Monday, Jul. 01, 1946
Georges Bidault's Week
As the dread African Goums marched into the Place de la Concorde, ending the great Resistance Day parade, the unity that the Resistance had brought France seemed to falter. Young hotheads started yelling: "Vive De Gaulle! De Gaulle to power!" A Parisian moblet caught the fever, broke police lines. The flics--recalling fatal rightist riots on the same spot in 1934--laid about blindly with their iron-buttoned capes and arrested a handful of battered demonstrators. Other hotheads besieged Communist headquarters, burned
Marxist books and smashed windows. Next day half a million disciplined Reds tramped past the scene, chanting "Down with the fascist assassins!" and "A 25% wage rise for all workers!"
Frenchmen felt a chill. The outbreak, the first riot since liberation, showed that deep and dangerous passions lurked under the surface of coalition politics.
"Above Party." And the bright legend of Charles de Gaulle, the liberator, was shaken. Two days before, in Normandy, on the second anniversary of his D-day landing, he had said the "perpetually divided" nation needed a strong President "above all parties," and implied that he was willing to take the job.
Leftists promptly blamed the rightist riot on De Gaulle's speech. In the Chamber of Deputies, Jacques Duclos shook his fist, cried: "Let me warn you. Where the rioters started . . . last night . . . Adolf Hitler started over twenty years ago!" Pravda's correspondent fished farther back in history, likened De Gaulle to President-Emperor Louis Napoleon. Leon eBlum, De Gaulle's most lenient critic, shook his head. "In France the step from presidential to personal power is all too short. . . ." Not a single responsible party leader defended Charles de Gaulle's gravest political mistake.

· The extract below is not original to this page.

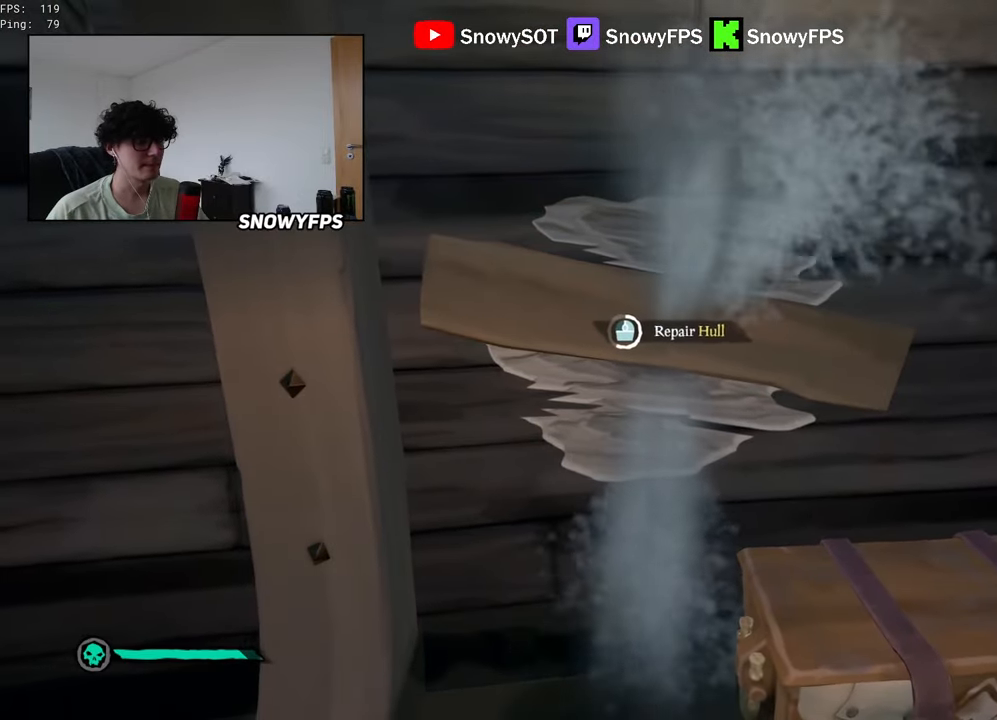
{"keys": [], "mouse": [], "mouse_move": "still", "events": []}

Harassed but unruffled, graceful Georges Bidault commuted with a dancer's step between the Foreign Ministers' treaty talks at the Luxembourg Palace (see INTERNATIONAL) and the Palais-Bourbon, where the French Assembly had made him provisional chief of state. To complicate Bidault's task of Cabinetmaking, the Communists egged on the labor unions to demand inflationary wage increases to meet rising living costs.

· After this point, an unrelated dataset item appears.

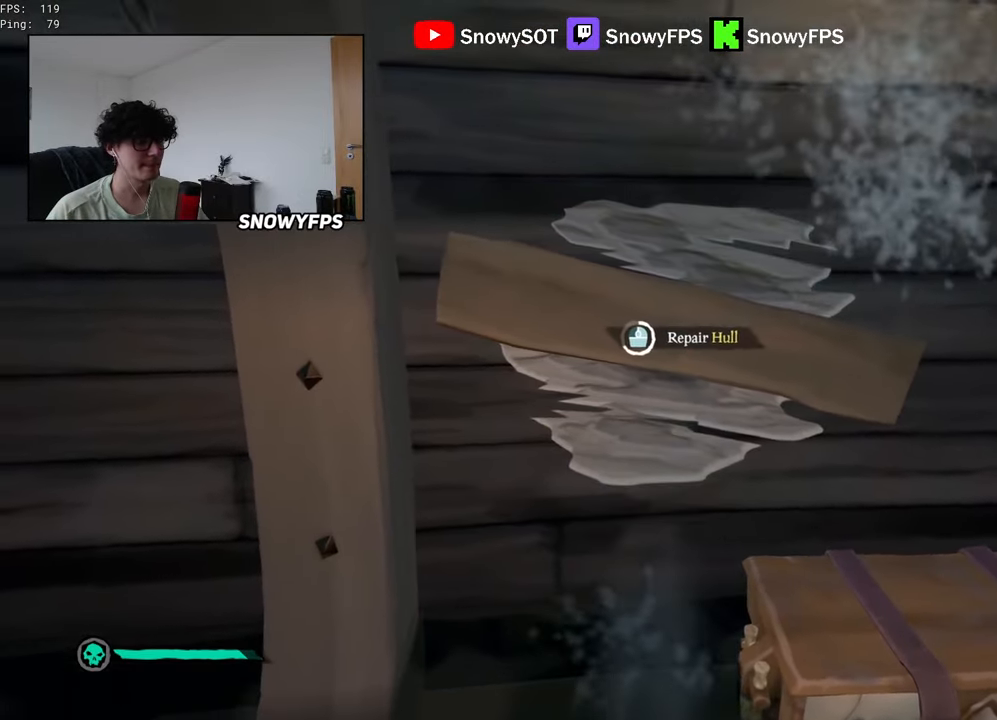
{"keys": [], "mouse": [], "mouse_move": "still", "events": []}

Above Tactics. More than agility maintained Bidault's balance amid this national and international confusion. His M.R.P.'s victory in the June 2 elections had a foundation deep enough to oppose the Communists with more than day-today maneuvers. When Bidault had said that "we are the only party that can fight Communism and still work in harmony with Communists," he meant that the M.R.P. was trying to revive European political life with a social "revolution by law" based on democracy and justice. Bidault was cool to proposals for a Western bloc against Russia because he feared that such merely negative, defensive pacts (like the "guarantees" of 1939-40) would be merely skin deep. He was reaching deeper toward the economic distress and social turmoil from which Communism grew. He sought to give the people a positive political faith which would arm them, better than alliances, against the warped but fanatical faith of Communism. By week's end Bidault, without compromising his program, succeeded in forming a coalition Cabinet of the M.R.P., the Communists and the Socialists. It was almost the same Government as the outgoing one, with the Communists still excluded from the key posts of Army, Foreign Affairs and Interior (police).